I applaud Mark Zuckerberg’s announcement in today’s Washington Post that Facebook will revise its privacy policies. Of course, questions remain: just how private will Facebook permit users to be, and can consumers trust Facebook in light of its recent privacy missteps? This post has a simple message: Facebook should act now to make itself — and online connection and communication — stronger for years to come. Three powerful steps could turn skeptics into fans.
Facebook has the opportunity to take this embarrassing stumble on privacy and turn it to the company’s advantage. Just as Johnson & Johnson back in 1982 managed to turn a scare relating to Tylenol into a textbook case of crisis management, Facebook should use this moment to redefine itself in the marketplace as a friend of privacy-protected communications.
Here’s hoping that Facebook does the right thing. It has the power to influence the shape of online privacy for years to come. It should seize this moment.
Trust is hard to earn and easy to squander. Facebook’s trend in recent years gives users little reason to trust the company. Thus, it will take more than an editorial in the Post to change that perceived trajectory. Facebook should take three steps now to rebuild that trust:
1. Announce new guidelines that either permit users to default to a “no-share,” absolute privacy baseline, or that provides for a truly informed “opt-out” regime. If the latter, use a professional organization, like Kinsella Media LLC (with whom I’ve worked in litigation) to create “plain-language notification” professionally designed to fully inform consumers of what they gain and what they give up by sharing some or all of their data online.

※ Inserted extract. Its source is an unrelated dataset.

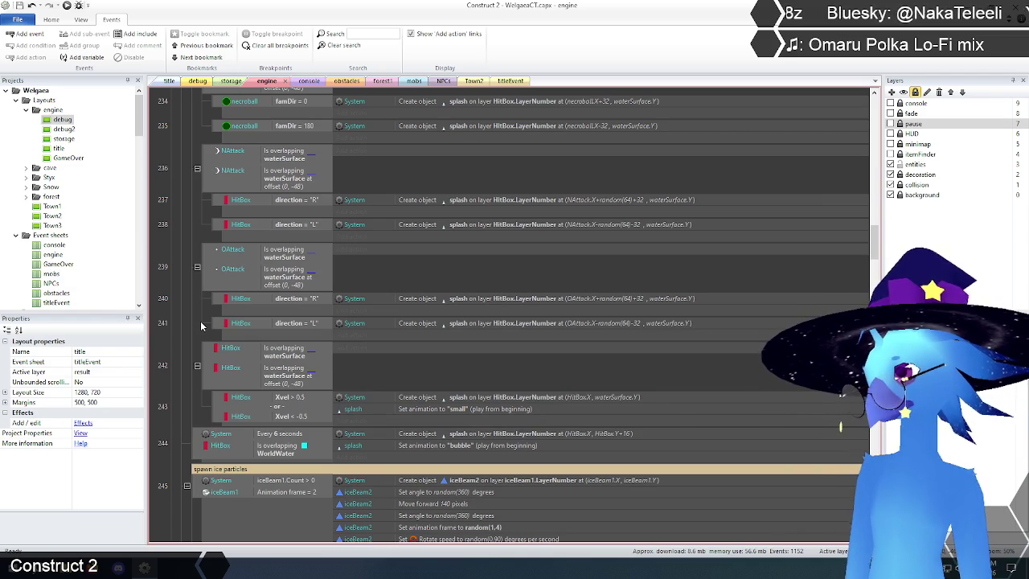
scroll(247, 365, "up", 4)
scroll(247, 365, "up", 2)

2. Make substantial monetary contributions to organizations, like the Electronic Frontier Foundation or Creative Commons, that police online privacy or work toward informed dissemination of information online. These contributions should be more than mere fig leaves. Make a difference with organizations that make a difference.
3. Work with other major online players (e.g., Google) to establish privacy “best practices” for the online world. Although the internet is much more mature than it was even five years ago, it is still in its infancy. Establishing best practices now may have enormous impact on the shape of communication, connection, and privacy for literally centuries to come.